**WORK INSTRUCTION A**
Print the entries verbatim, everything from the start of the entries down to the line containing "right shoulder: (742, 1076, -12)", with both ends included. Leave the pictures out of your answer.

**TEXT**

We first study the first case. By (2.1), we derive
$$\begin{aligned} \begin{aligned}[b] &\min_{x\in \overline{\varOmega }}G(x,0) \\ &\quad =\min_{x\in \overline{\varOmega }} \bigl\{ \nabla \cdot \bigl( \vert \nabla u_{0} \vert ^{p-2} \nabla u_{0} \bigr) +f \bigl(x,u_{0}, \vert \nabla u_{0} \vert ^{2},0 \bigr)-\alpha {\mathrm{e}}^{u_{0}} \bigr\} \\ &\quad =\min_{x\in \overline{\varOmega }} \biggl\{ {\mathrm{e}}^{u_{0}} \biggl( \frac{\nabla \cdot ( \vert \nabla u_{0} \vert ^{p-2}\nabla u_{0} ) +f(x,u_{0}, \vert \nabla u_{0} \vert ^{2},0)}{{\mathrm{e}}^{u_{0}}}-\alpha \biggr) \biggr\} =0 . \end{aligned} \end{aligned}$$
(2.22)
Then, we study the second case. With (2.5), we have
$$\begin{aligned} \begin{aligned}[b] G(\hat{x},\hat{t})&= \bigl[\nabla \cdot \bigl( \vert \nabla u \vert ^{p-2} \nabla u \bigr) +f\bigl(x,u, \vert \nabla u \vert ^{2},t\bigr)-\alpha {\mathrm{e}}^{u} \bigr] \bigg|_{(\hat{x},\hat{t})} \\ &= \bigl[ \vert \nabla u \vert ^{p-2}\Delta u+(p-2) \vert \nabla u \vert ^{p-4}u,_{i}u,_{j}u,_{ij} +f\bigl(x,u, \vert \nabla u \vert ^{2},t\bigr)-\alpha { \mathrm{e}}^{u} \bigr]\bigg|_{(\hat{x}, \hat{t})} \\ &\geq \bigl[- \vert \nabla u \vert ^{p-2} \vert \Delta u \vert -(p-2) \vert \nabla u \vert ^{p-4} \vert \nabla u \vert \vert \nabla u \vert \vert u,_{ij} \vert +f\bigl(x,u, \vert \nabla u \vert ^{2},t\bigr)- \alpha {\mathrm{e}}^{u} \bigr] \bigg|_{(\hat{x},\hat{t})} \\ &= \biggl[- \vert \nabla u \vert ^{p-2} \vert \Delta u \vert -(p-2) \vert \nabla u \vert ^{p-2} \vert u,_{ij} \vert +{\mathrm{e}}^{u} \biggl(\frac{f(x,u, \vert \nabla u \vert ^{2},t)}{{\mathrm{e}}^{u}}- \alpha \biggr) \biggr] \bigg|_{(\hat{x},\hat{t})} \\ &={\mathrm{e}}^{u(\hat{x},\hat{t})} \biggl( \frac{{f(\hat{x},u(\hat{x},\hat{t}),0,\hat{t})}}{{\mathrm{e}}^{u(\hat{x},\hat{t})}} -\alpha \biggr)\geq { \mathrm{e}}^{u(\hat{x},\hat{t})}(\beta -\alpha )\geq 0. \end{aligned} \end{aligned}$$
(2.23)

**RECORDS**
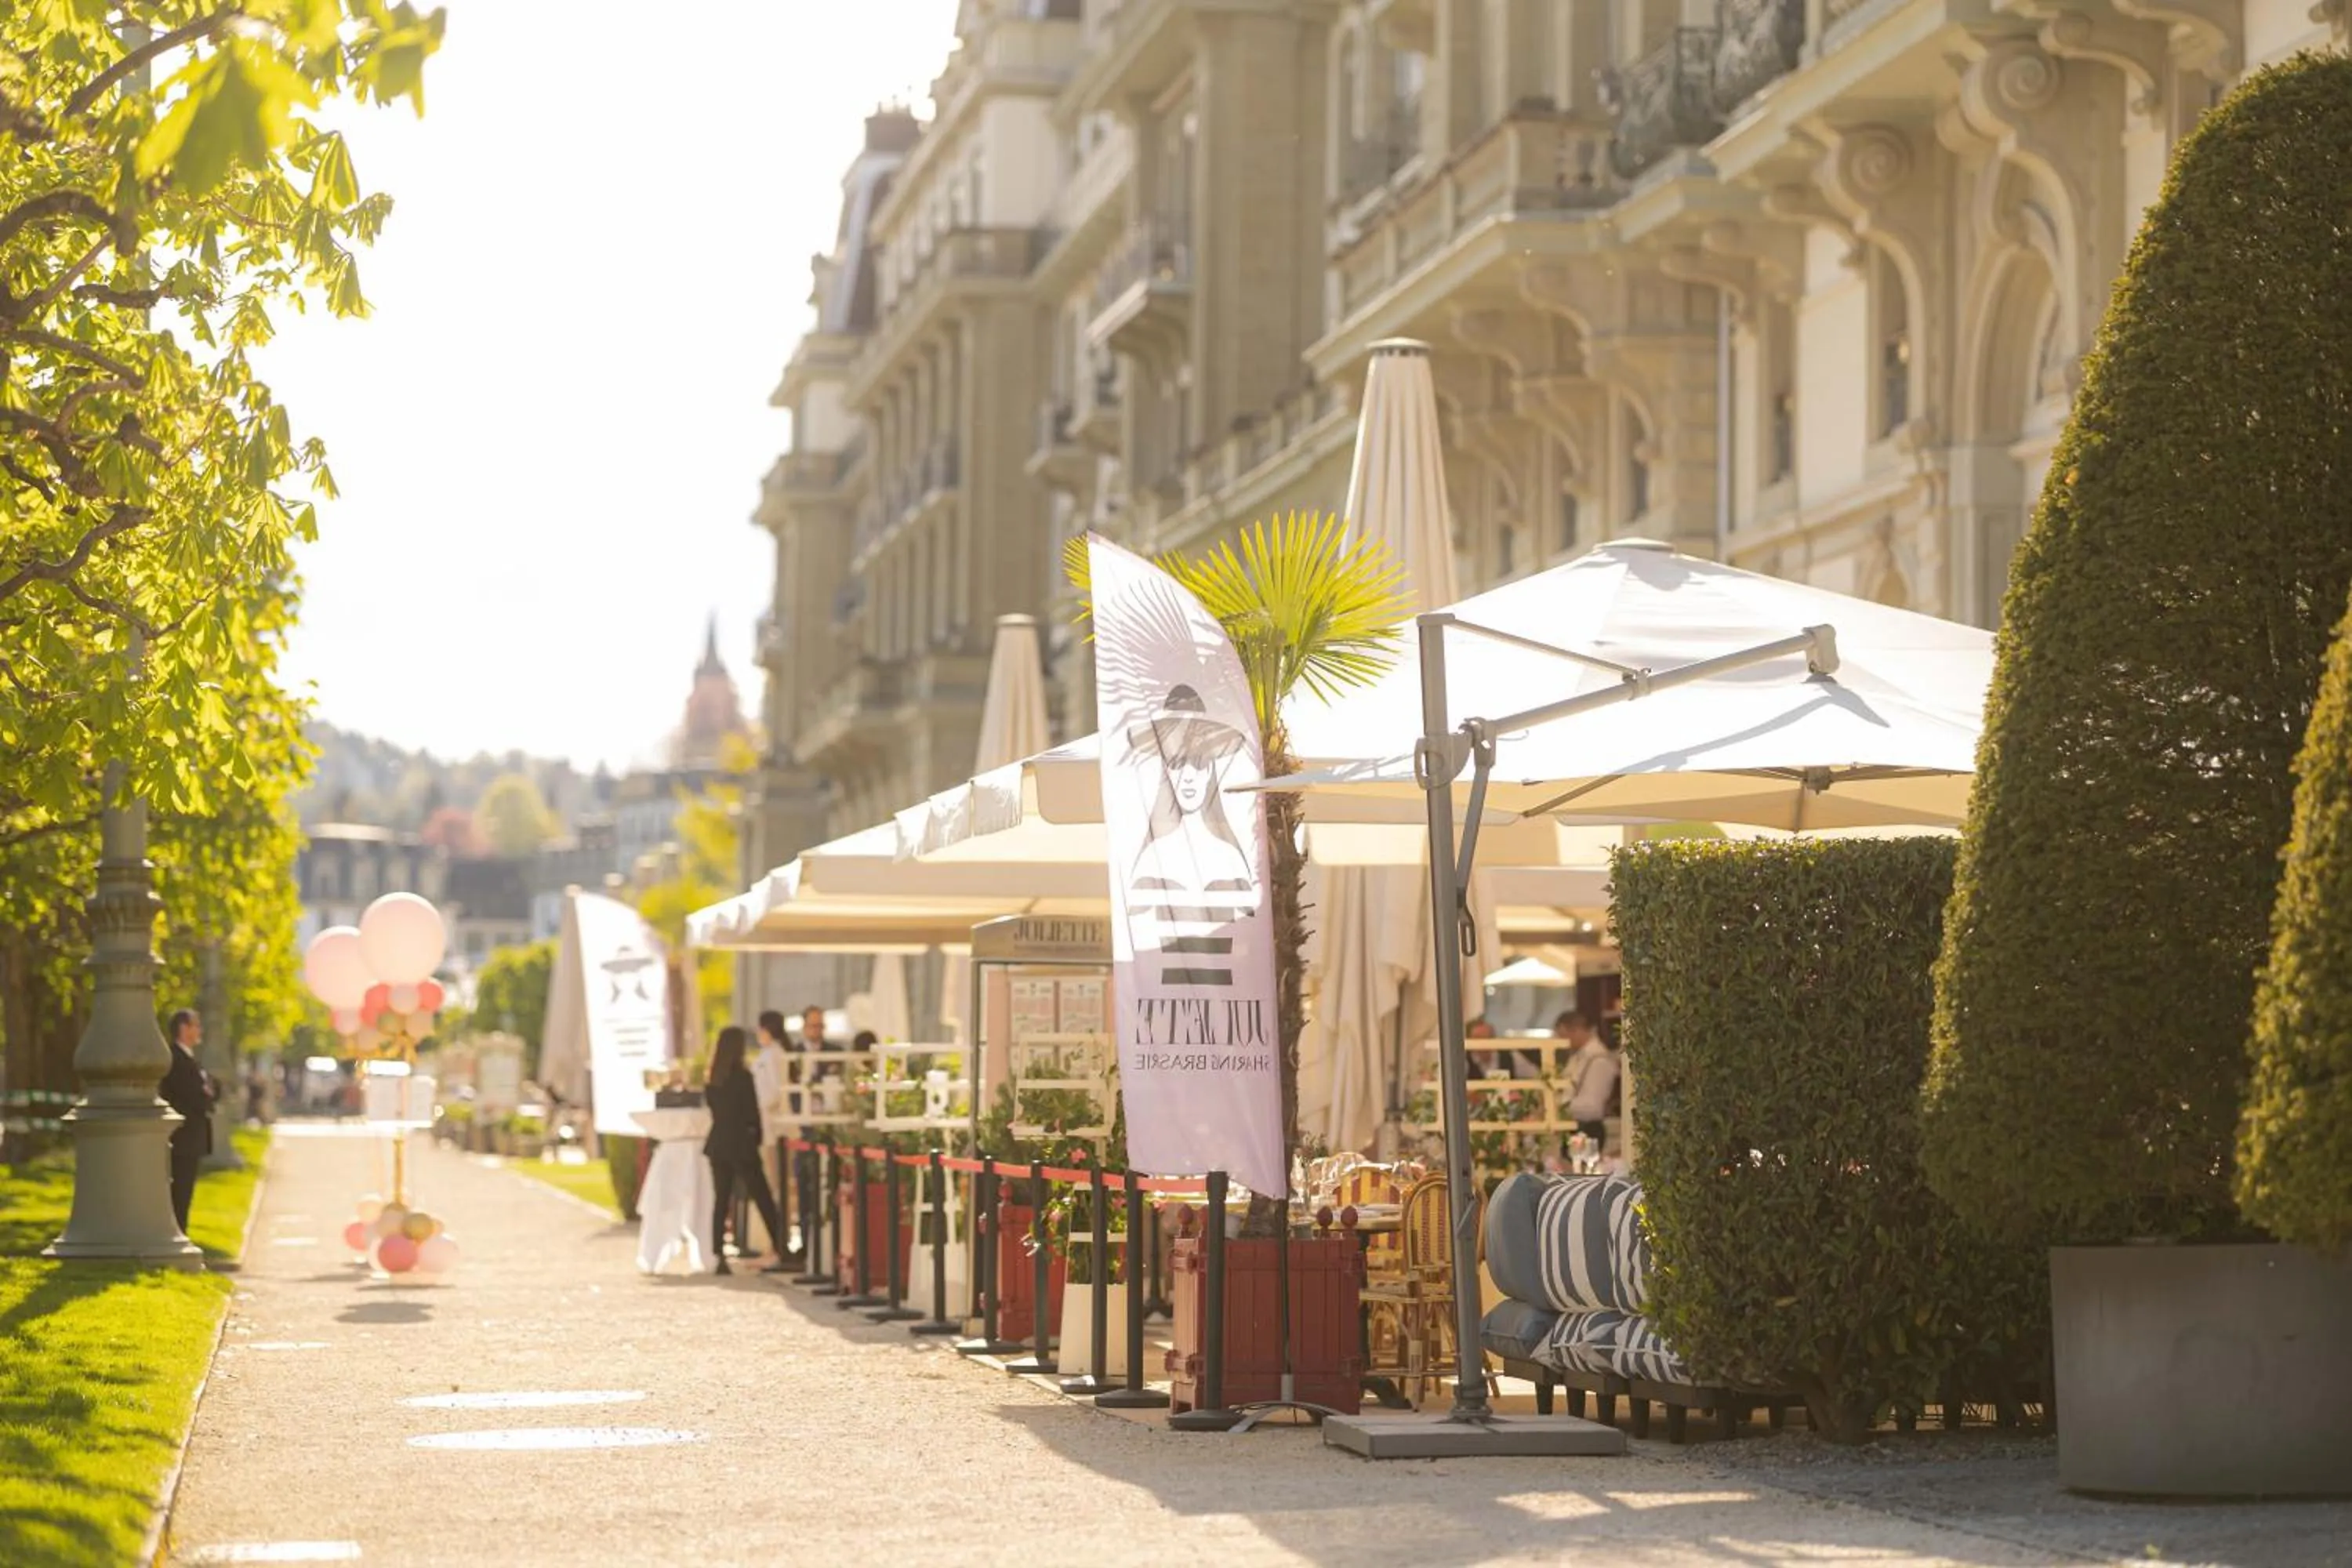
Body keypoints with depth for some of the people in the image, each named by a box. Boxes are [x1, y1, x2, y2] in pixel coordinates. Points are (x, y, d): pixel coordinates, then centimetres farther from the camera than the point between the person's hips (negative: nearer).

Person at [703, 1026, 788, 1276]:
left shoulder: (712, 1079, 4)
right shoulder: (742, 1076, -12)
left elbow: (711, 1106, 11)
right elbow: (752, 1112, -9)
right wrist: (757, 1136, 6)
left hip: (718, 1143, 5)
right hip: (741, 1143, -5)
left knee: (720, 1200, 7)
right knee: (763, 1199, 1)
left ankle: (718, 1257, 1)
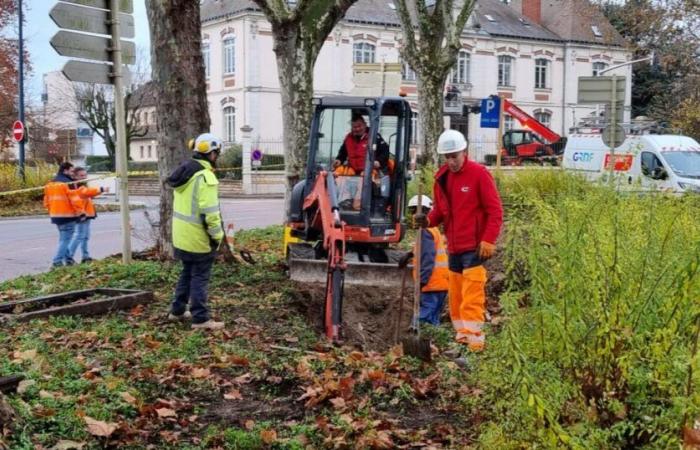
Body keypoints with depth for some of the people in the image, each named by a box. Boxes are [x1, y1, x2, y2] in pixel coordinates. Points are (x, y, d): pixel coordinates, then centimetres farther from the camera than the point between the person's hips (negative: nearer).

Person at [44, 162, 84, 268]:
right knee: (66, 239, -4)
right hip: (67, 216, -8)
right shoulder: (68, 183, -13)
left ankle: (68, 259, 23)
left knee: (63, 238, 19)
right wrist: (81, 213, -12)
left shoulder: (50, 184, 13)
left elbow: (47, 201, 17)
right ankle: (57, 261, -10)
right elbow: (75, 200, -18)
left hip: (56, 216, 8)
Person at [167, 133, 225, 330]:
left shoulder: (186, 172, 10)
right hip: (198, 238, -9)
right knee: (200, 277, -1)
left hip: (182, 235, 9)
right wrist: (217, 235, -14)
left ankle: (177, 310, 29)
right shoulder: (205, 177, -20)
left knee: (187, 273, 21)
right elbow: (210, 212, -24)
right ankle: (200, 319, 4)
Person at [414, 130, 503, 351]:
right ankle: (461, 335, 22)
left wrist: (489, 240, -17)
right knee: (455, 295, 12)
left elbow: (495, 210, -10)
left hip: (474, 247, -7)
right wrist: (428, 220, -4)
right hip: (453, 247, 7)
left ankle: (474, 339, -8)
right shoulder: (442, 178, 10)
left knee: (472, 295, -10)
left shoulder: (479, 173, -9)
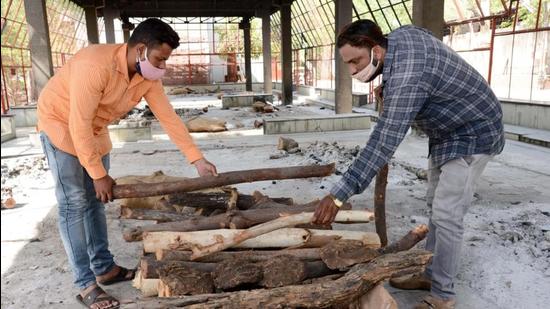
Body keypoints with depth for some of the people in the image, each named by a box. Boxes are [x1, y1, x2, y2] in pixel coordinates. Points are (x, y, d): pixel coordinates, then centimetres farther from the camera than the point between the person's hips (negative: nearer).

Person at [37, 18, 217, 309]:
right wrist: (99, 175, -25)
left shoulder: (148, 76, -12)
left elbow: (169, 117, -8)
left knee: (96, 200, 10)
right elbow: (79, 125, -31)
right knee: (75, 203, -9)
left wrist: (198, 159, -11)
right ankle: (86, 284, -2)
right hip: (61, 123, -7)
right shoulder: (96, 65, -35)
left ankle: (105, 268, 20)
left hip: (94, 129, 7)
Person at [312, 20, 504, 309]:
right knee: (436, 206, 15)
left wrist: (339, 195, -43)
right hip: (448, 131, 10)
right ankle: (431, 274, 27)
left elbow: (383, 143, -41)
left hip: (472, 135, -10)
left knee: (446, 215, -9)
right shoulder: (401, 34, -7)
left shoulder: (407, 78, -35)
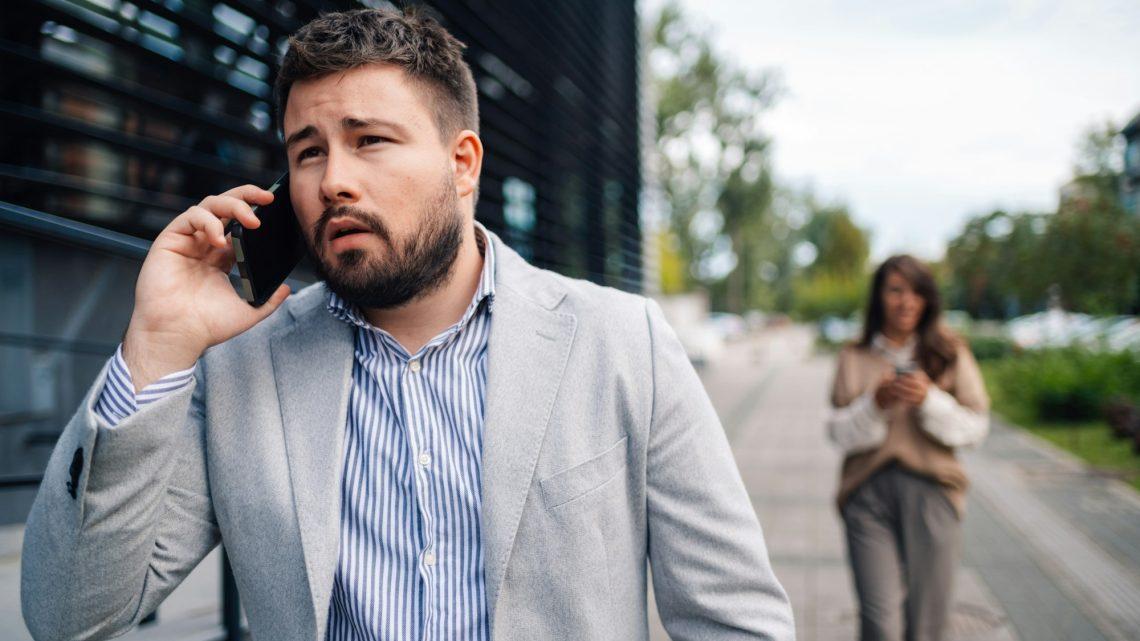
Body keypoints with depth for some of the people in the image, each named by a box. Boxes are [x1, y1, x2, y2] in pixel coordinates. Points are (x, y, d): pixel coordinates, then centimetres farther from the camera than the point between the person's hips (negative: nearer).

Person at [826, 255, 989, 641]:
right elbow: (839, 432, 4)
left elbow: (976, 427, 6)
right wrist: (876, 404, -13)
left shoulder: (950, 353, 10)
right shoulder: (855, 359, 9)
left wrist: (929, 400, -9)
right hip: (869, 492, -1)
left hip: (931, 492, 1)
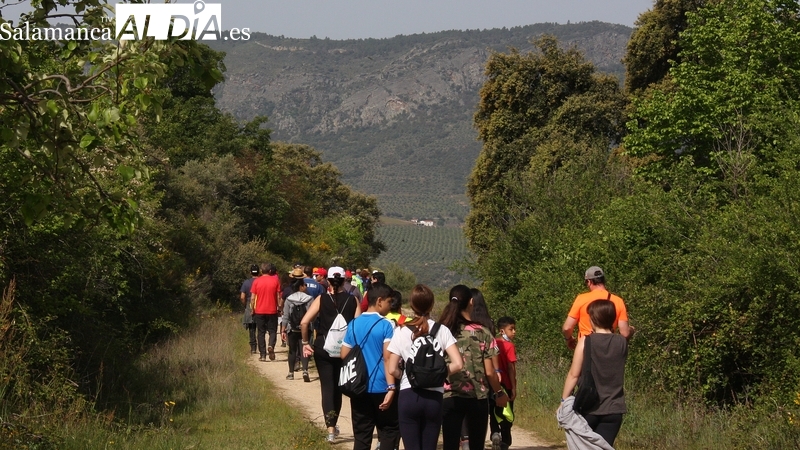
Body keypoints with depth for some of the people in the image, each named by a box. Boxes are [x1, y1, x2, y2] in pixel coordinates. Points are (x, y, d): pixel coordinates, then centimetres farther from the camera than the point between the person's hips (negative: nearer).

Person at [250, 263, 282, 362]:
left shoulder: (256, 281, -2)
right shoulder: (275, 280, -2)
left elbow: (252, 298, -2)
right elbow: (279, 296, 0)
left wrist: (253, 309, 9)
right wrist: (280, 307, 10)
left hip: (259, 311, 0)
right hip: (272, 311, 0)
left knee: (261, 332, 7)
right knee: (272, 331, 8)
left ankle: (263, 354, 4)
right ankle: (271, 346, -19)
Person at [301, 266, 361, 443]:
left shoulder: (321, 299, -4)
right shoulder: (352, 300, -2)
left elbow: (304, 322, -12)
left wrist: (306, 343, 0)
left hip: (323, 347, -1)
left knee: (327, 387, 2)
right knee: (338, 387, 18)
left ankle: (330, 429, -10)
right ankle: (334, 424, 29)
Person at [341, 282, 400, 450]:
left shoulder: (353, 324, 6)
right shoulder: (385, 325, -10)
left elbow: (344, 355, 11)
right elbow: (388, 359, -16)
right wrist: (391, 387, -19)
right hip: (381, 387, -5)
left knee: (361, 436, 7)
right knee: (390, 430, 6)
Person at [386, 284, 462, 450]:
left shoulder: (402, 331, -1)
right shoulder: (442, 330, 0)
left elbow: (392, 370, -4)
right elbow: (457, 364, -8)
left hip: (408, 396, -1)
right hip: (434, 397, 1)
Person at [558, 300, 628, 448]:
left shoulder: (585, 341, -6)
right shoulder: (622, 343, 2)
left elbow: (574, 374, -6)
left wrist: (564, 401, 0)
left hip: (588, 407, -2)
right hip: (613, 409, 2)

**WORK INSTRUCTION B**
In the text, rewrite the paragraph beginning "We first study the first case" as a short list that keeps its main facts.

**TASK RESULT A**
Body keypoints with depth for some of the people in the image, each named by a box. Boxes are [x1, y1, x2, y2] in pixel coordinates. Points are (x, y, d): pixel coordinates, then centimetres farther from the camera than the point between the person's hips (negative: nearer).

Person at [703, 1026, 788, 1276]:
left shoulder: (712, 1079, 4)
right shoulder: (742, 1076, -12)

**TASK RESULT B**
- Case considered: the first case.
- Starting point: (2.1).
- Derived result, labeled (2.22): min over x ∈ Ω̄ of G(x,0) = min over x ∈ Ω̄ of {∇·(|∇u₀|^(p−2)∇u₀) + f(x,u₀,|∇u₀|²,0) − αe^(u₀)}.
- Rewriting: this equals min over x ∈ Ω̄ of {e^(u₀)([∇·(|∇u₀|^(p−2)∇u₀) + f(x,u₀,|∇u₀|²,0)]/e^(u₀) − α)}, which is 0.